É preciso fazer perguntas sérias sobre a estratégia de longo prazo nesse caso. Embora as autoridades israelenses tenham articulado a necessidade de ataques às instalações nucleares do Irã para impedir que a República Islâmica obtenha uma capacidade de armas nucleares, o Irã é signatário do tratado de não proliferação nuclear (embora tenha ameaçado recentemente sair) e as principais autoridades têm declarado regularmente que as armas nucleares não têm lugar no portfólio estratégico do Irã.

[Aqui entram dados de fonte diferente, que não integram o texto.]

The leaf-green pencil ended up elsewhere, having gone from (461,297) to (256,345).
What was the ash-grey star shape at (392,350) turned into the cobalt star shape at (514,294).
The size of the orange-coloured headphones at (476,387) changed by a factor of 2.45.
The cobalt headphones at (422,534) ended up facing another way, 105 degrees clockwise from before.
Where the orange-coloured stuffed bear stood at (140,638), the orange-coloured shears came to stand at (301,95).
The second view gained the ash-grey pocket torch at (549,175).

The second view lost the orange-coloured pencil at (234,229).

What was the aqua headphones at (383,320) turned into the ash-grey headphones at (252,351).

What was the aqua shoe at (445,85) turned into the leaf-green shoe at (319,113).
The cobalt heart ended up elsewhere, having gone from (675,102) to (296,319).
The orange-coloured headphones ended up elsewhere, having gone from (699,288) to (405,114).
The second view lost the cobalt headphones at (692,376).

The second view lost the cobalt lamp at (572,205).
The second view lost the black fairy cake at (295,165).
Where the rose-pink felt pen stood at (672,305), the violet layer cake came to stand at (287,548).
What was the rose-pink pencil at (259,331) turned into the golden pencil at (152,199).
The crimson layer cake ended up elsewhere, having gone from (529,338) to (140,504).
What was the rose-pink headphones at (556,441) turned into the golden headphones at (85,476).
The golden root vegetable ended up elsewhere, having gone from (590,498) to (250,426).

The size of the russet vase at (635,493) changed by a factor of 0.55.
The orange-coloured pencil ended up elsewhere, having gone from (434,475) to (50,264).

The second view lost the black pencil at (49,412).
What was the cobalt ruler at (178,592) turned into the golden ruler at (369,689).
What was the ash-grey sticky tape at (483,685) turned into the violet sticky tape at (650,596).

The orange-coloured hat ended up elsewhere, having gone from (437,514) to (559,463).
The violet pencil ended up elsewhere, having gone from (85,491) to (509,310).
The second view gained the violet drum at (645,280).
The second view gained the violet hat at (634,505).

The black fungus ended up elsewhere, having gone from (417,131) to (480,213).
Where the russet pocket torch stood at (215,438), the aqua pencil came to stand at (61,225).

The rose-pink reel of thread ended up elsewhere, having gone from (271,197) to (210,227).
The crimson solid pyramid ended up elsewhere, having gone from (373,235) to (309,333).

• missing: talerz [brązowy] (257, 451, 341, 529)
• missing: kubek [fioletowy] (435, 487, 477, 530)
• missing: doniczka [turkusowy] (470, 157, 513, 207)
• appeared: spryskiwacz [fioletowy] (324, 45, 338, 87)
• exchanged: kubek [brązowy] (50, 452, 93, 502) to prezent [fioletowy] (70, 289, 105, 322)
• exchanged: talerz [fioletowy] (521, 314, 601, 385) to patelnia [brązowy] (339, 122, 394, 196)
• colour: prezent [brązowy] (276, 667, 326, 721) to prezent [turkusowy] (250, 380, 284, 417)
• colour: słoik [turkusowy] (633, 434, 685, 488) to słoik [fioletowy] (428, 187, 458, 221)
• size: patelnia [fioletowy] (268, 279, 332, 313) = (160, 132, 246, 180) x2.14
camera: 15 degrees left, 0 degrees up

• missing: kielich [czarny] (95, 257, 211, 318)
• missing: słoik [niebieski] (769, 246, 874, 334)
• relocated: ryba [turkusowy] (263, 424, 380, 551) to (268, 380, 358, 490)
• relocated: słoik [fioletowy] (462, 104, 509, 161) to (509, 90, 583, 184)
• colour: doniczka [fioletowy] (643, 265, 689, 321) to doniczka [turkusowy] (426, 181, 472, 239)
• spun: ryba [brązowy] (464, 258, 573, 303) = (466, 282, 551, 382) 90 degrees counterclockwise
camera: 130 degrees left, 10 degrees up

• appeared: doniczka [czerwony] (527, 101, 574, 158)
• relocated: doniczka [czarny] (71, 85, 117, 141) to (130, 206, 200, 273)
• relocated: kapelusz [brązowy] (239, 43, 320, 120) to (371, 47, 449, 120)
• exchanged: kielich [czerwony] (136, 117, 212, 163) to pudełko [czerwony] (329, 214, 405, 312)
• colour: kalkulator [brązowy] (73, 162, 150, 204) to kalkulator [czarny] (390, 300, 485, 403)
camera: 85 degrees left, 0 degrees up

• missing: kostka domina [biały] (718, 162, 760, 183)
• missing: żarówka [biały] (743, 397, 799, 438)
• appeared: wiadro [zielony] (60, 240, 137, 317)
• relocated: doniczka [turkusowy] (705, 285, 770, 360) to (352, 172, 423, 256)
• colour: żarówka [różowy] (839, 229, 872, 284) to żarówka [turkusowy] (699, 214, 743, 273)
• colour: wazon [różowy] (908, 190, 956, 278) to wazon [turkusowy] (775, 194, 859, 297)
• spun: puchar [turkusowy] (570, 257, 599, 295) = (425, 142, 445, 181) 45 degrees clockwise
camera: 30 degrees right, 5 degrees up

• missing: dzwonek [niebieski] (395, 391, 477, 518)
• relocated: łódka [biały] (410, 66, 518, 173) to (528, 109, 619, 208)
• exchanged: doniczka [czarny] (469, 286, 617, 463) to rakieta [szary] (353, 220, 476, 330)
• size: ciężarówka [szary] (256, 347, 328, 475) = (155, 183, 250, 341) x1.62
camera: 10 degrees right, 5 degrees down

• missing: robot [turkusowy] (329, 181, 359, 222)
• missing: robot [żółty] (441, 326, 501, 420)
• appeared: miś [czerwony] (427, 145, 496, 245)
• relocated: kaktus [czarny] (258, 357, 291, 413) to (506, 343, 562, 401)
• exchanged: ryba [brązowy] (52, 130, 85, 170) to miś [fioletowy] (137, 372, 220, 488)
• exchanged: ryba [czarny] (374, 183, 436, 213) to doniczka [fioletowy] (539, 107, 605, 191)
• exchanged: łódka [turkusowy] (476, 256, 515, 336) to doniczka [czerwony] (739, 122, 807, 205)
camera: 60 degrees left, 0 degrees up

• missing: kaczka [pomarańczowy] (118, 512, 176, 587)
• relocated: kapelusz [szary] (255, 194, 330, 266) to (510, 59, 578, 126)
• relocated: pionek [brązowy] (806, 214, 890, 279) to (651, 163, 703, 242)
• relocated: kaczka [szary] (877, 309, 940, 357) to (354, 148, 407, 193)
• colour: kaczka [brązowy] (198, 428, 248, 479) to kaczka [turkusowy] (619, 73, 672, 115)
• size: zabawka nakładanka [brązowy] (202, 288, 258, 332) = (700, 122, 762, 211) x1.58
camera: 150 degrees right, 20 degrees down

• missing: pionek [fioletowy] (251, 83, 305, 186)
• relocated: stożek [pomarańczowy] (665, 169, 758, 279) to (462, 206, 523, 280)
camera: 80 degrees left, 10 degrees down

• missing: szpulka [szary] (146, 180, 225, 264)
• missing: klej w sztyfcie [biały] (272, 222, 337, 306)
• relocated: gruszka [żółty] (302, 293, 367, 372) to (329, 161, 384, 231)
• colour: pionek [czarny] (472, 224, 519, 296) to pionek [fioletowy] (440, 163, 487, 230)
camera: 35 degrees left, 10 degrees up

Israel não é um signatário do tratado. De fato, acredita-se que o país possua entre 75 e 400 ogivas nucleares. É difícil dizer, pois o país tem mantido uma política inabalável de opacidade nuclear, nunca admitindo de fato a extensão de sua capacidade nuclear.
Nova impunidade?
Esse é o início de uma nova ordem de impunidade na região, apoiada pelas potências ocidentais? E, em caso afirmativo, o que isso significa para a guerra na Ucrânia e o potencial de uma Rússia agressiva se envolver em um aventureirismo ainda mais perigoso? O que isso significa para a possibilidade de a China tirar proveito desse colapso para talvez realizar sua ambição de gerações de se unir a Taiwan, pela força, se necessário? Estamos vendo a mudança para um mundo no qual as ameaças de Donald Trump de anexar a Groenlândia – e talvez até o Canadá – devem ser levadas a sério?
Os contornos da política global estão mudando diante de nossos olhos. As normas que serviram de base para a chamada ordem internacional liberal já não existem mais. O risco é que, embora esse período tenha sido marcado por tragédias e sofrimentos em uma escala quase inimaginável, rasgar o livro de regras será muito pior.